The letter alleges that policy discussion documents such as Revolutionary Morality: The ANC and Business and Through the Eye of the Needle, which interrogates issues of morality in ANC leadership, ‘are distorted and personalised. In KwaDukuza organisers presented them as [Joel] Netshitenze-written documents”, implying that they were propaganda documents from a pro-Mbeki camp out to discredit Zuma, rather than official ANC discussion documents.

‘Some documents are dismissed outright and the platform is then being used to attack President Mbeki as undemocratic. There is no discussion,” said one regional executive committee member, who spoke to the M&G on condition of anonymity.

Interviews conducted­ by the M&G in the Kwa-Dukuza region reflect an intensification of recruitment drives and factional lobbying within the party at branch level among delegates who will vote in Limpopo later this year.

‘Obviously there has been recruitment going on by both pro-Jacob Zuma and pro-Mbeki people who are saying let us fill the branch membership, but what is worrying is that there is no cadre development to go with it,” said another regional executive committee member, who wanted to remain anonymous.

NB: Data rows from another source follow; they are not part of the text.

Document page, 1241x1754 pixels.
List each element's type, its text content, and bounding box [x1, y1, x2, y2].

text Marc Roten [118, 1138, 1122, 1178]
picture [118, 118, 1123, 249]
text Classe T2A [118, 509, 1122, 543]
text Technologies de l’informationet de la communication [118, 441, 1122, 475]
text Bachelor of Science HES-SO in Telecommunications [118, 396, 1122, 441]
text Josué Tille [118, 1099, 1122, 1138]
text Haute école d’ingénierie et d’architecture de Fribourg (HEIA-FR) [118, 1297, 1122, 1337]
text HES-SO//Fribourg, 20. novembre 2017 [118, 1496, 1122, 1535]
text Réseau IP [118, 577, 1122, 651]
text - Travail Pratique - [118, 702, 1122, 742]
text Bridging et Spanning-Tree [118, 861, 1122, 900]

‘It’s a disgrace. I have participated in a workshop where there were about 30 people and only about five were participating because they knew about ANC culture and tradition. The rest were just waiting for lunch,” he added.

Another committee member, who said he was ‘pro-ANC” rather than belonging to any faction, put a more odious spin on the drive to increase membership, especially an unpoliticised one: ‘Zuma’s people have built their campaign on ethnicity, vulgar Marxism and populism, it will suit them to have people who are blank, and to leave them blank, especially when they have to cast their votes.”

KwaDukuza regional chairperson, Ben Nzuza, refuted such claims: ‘There is only one membership, that of the ANC, not pro-Mbeki, or pro-Zuma. Cadre development is on-going, it is the bread and butter of the ANC,” he said.

The Mhlongos believe they have been cast as anti-Zuma, and have subsequently been victimised because of their vocal calls for open discussion about the organisation’s succession debate.